▶
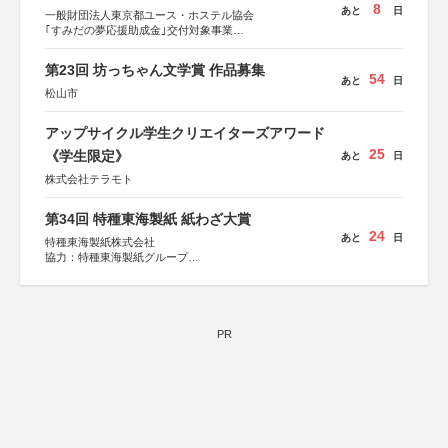
8
あと
日
一般財団法人東京都ユース・ホステル協会
｢すみだの夢応援助成金｣交付対象事業
すみだ五彩の芸術祭 連携企画
第23回 坊っちゃん文学賞 作品募集
54
あと
日
松山市
アップサイクル学生クリエイターズアワード
25
《学生限定》
あと
日
株式会社テラモト
第34回 特種東海製紙 紙わざ大賞
24
あと
日
特種東海製紙株式会社
協力：特種東海製紙グループ
特別協賛：静岡県長泉町
PR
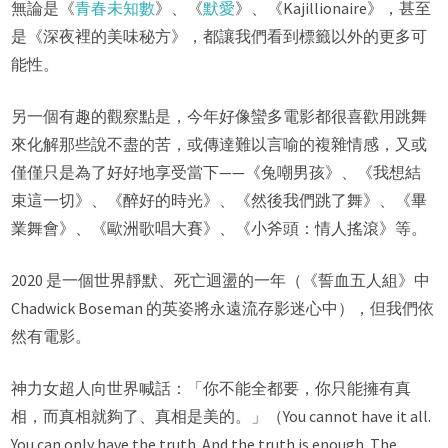
無論是《
青春未知數
》、《
默愛
》、《Kajillionaire》，甚至
是《深夜裡的美味秘方》，都讓我們看到標籤以外的更多可
能性。
另一個有趣的觀察點是，今年好像蠻多電影都很喜歡用跳舞
來化解那些說不盡的苦，或傳達難以言喻的複雜情感，又或
僅僅只是為了好好地享受當下——《兔嘲男孩》、《我想結
束這一切》、《醉好的時光》、《然後我們跳了舞》、《畢
業舞會》、《歐洲歌唱大賽》、《小斧頭：情人搖滾》等。
2020 是一個世界靜默、死亡迴盪的一年（《誓血五人組》中
Chadwick Boseman 的英姿將永遠流存影迷心中），但我們依
然有電影。
神力女超人向世界喊話：「你不能全都要，你只能擁有真
相，而真相就夠了、真相是美的。」（You cannot have it all.
You can only have the truth. And the truth is enough. The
◀
**About this exercise**
Above are the records. Identify each line that contains the word "have".

**Reply to the exercise**
相，而真相就夠了、真相是美的。」（You cannot have it all.
You can only have the truth. And the truth is enough. The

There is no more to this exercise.